Schliemann contrabandeou o tesouro para fora do país. Quando o governo otomano se deu conta, processou-o e exigiu a devolução de metade dos achados. Mas o aventureiro acabou entregando apenas alguns, menos importante − que mais tarde compraria de volta − e pagou uma multa de 10 mil francos de ouro.

Ele ofereceu o tesouro ao Museu do Louvre de Paris e ao Hermitage, em São Petersburgo, mas sem sucesso. Por fim, doou-o aos alemães, recebendo grande reconhecimento por isso: tornou-se membro honorário da Sociedade de Antropologia, Etnologia e Pré-História de Berlim e cidadão honorário da capital alemã.

No tumulto da Segunda Guerra Mundial, o tesouro foi parar na Rússia, sendo considerado perdido por muitos anos. Hoje é mantido no Museu Pushkin de Moscou.
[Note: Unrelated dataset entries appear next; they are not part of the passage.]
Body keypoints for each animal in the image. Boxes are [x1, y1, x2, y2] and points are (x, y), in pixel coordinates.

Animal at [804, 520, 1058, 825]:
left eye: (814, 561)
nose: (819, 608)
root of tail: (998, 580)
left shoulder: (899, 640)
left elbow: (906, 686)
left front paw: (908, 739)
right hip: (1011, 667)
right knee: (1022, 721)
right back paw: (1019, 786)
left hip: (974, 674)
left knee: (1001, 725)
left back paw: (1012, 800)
A Alemanha tenta, há vários anos, trazer o tesouro a museus alemães, mas a Rússia se recusa a entregá-lo, com o argumento de que se trata de uma compensação por danos de guerra. O governo turco também o reivindica e negocia com a Rússia há vários anos.
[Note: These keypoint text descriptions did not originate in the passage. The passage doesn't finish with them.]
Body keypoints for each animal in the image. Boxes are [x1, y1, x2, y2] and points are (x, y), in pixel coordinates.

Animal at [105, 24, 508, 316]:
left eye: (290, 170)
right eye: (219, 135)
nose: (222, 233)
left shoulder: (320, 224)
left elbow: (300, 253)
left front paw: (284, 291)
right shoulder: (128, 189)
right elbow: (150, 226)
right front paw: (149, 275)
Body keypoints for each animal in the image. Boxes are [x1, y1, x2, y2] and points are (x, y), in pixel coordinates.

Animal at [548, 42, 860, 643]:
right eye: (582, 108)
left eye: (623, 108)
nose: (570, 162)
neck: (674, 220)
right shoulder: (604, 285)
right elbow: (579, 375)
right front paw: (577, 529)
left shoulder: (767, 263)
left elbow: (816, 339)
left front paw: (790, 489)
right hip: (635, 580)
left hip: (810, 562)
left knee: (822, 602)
"Certamente o arqueólogo mais conhecido"

Ainda durante a vida de Schliemann, cresceram as suspeitas de que o achado sensacional não fosse o "tesouro de Príamo". Em Micenas, onde escavou de 1874 a 1876, também cometeu um grave erro: a máscara de ouro que encontrou ali não pertencia ao comandante do exército micênico Agamenon.

No entanto, a posteridade perdoou seus julgamentos equivocados. Heinrich Schliemann morreu em Nápoles em 26 de dezembro de 1890, e hoje é conhecido mundialmente. "Independentemente de seu trabalho arqueológico, Schliemann está naturalmente associado ao nome Troia para todos os tempos", afirma o historiador Ernst Baltrusch. "Ele é certamente o arqueólogo mais conhecido no mundo, por causa de seu trabalho em Troia."